◆ WHAT TO PRODUCE
Examine the data line by line and report how many lines include the word "buttons", with no additional output.

[Opening DATA PROVIDED section]

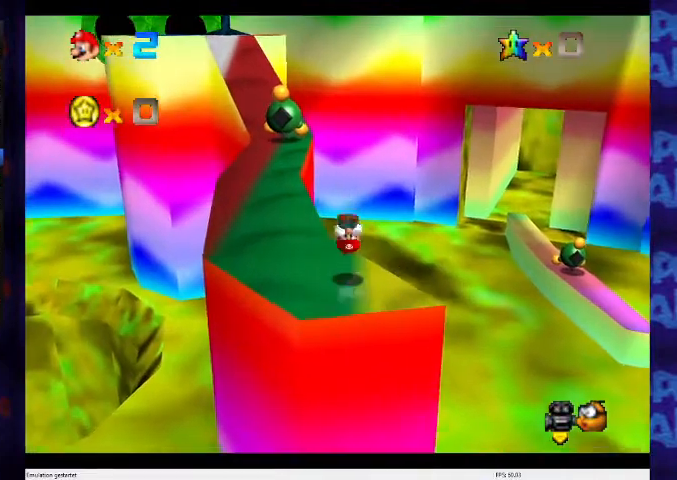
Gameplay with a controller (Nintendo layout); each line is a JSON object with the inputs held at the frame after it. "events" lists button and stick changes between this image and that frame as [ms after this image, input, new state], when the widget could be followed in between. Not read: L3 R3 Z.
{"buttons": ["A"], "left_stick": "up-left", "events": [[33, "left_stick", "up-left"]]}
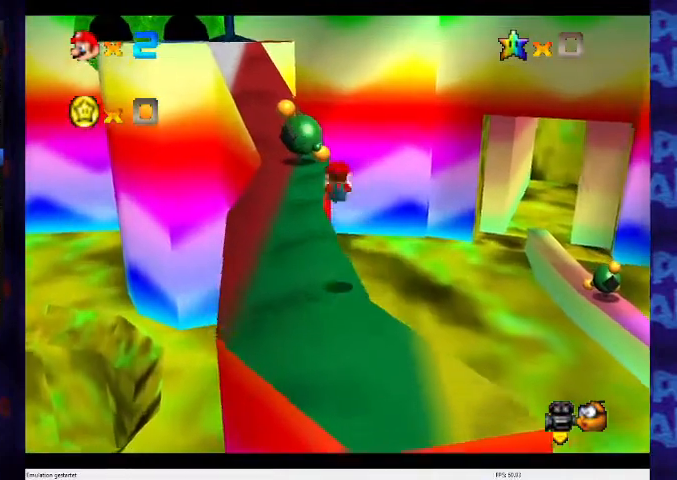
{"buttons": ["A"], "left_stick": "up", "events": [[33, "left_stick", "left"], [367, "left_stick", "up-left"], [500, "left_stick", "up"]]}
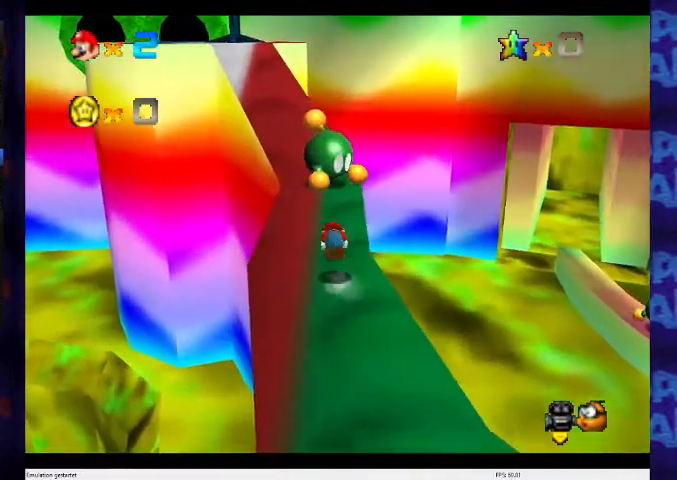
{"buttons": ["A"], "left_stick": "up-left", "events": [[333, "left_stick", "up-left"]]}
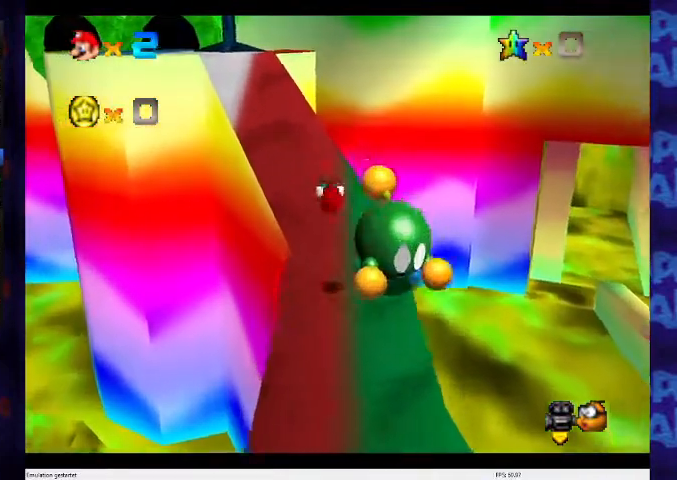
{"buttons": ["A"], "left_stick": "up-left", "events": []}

[Closing DATA PROVIDED section]

◆ ANSWER BOX
4